We’re trying to confirm if feeding RNAi is decreasing a specific gene. We’ve taken the precaution of designing one primer in the 3’UTR and the RNA was DNAse treated to limit genomic DNA contamination. The targeted gene cDNA is actually increased by about 3-fold. We did -RT controls to be sure and they have no amplification. I also know that the primers are not picking up the feeding plasmid, because one binds in the 3’UTR and we get no amplification with the plasmid as a template.
I’ve heard of RNAi mediated RNA polymerase, but I thought that this only occurred in the 3 to 5’ direction. Has anyone experienced or heard of this before? I should mention that the strain is TU3335 lin-15B(n744) X; uIs57 [unc-119p::YFP + unc-119p::sid-1 + mec-6p::mec-6], which was made to be RNAi sensitive in neurons and is somewhat refractory in other tissues.

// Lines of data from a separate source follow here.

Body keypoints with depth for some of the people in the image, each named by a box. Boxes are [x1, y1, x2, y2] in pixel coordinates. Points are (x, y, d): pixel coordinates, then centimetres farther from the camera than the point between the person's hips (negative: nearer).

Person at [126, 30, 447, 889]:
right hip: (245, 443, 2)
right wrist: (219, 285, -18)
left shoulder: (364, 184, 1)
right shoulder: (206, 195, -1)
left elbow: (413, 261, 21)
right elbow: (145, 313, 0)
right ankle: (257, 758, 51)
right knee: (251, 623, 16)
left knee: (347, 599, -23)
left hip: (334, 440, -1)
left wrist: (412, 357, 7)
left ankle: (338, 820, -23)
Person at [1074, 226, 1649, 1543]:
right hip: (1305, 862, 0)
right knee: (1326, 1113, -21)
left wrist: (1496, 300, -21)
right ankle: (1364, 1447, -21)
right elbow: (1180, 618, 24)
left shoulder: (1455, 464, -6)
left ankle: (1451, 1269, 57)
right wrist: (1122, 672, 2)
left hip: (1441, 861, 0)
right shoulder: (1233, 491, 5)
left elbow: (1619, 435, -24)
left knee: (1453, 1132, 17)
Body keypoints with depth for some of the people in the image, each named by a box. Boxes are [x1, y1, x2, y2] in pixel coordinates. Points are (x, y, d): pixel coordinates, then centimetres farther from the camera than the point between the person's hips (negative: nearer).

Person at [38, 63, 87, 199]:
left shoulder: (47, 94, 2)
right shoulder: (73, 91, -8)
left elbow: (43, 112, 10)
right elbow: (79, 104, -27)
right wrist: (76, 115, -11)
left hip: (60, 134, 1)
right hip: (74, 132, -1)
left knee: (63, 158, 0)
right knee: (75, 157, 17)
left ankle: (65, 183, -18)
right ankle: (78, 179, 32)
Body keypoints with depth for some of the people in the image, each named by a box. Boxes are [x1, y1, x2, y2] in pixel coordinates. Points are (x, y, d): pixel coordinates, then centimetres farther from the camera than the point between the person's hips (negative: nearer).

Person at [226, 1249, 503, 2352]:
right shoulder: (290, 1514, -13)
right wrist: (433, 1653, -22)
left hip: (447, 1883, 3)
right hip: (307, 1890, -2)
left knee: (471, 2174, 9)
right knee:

bearing in mind that I am no expert in RNAi, is it possible you are seeing a block on anoh-1 translation and (via a feedback loop) an increase in transcription?
Hi
I do not see any 3’UTR sequence for the two transcripts of this gene. According to wormbase, there is only a 5’ UTR in the shorter transcript.
At any case, I guess that you are using the RNAi clone for the ORFeome library, which was made from the cDNA of the shorter transcript.
To avoid the possibility of amplify by RT-PCR the sequence for the RNAi clone, I would use the clone from the JA library or I’ll made a new clone, using later RT-PCR primers out of the RNAi targeted regions to check for the RNAi efficiency.
When I look at RNAseq reads, there is a short 3’UTR and that’s where I put my reverse primer. I think it’s not annotated because there is a repeat region in it that I’m guessing interferes with the mapping of reads. The RNAi clone is one that we made from start to stop codon, so that is why I put one of the primers in the 3’UTR. If I use the feeding plasmid as template, I get no product, so I’m pretty confident that I’m not getting amplification of the plasmid in my worm samples.
My guess is what you are seeing is a PCR artifact. No matter how much you wash your worms, your sample is likely contaminated with the RNAi bacteria. These bugs are brimming with dsRNA for your target gene. After RT, then, you have a mixed population of cDNAs, some derived from your gene of interest and some derived from the bacterial dsRNA. Such overlapping DNA fragments can be fused during PCR (see http://www.sciencedirect.com/science/article/pii/S1389172303901307# fig 2). So I bet that you are detecting a fused PCR product between your worm derived cDNA and the bacterial derived cDNA. For this to be the case, the dsRNA have to be abundant enough to make it through the RT step, which I guess they probably are. You might consider an alternative method for measuring RNA levels. Maybe make a smaller RNAi clone and do a northern?
I think your idea makes sense. I was having a hard time thinking of other potential artifacts that I had not ruled out and the idea you mention makes sense. I think I’ll try silencing a translational reporter next.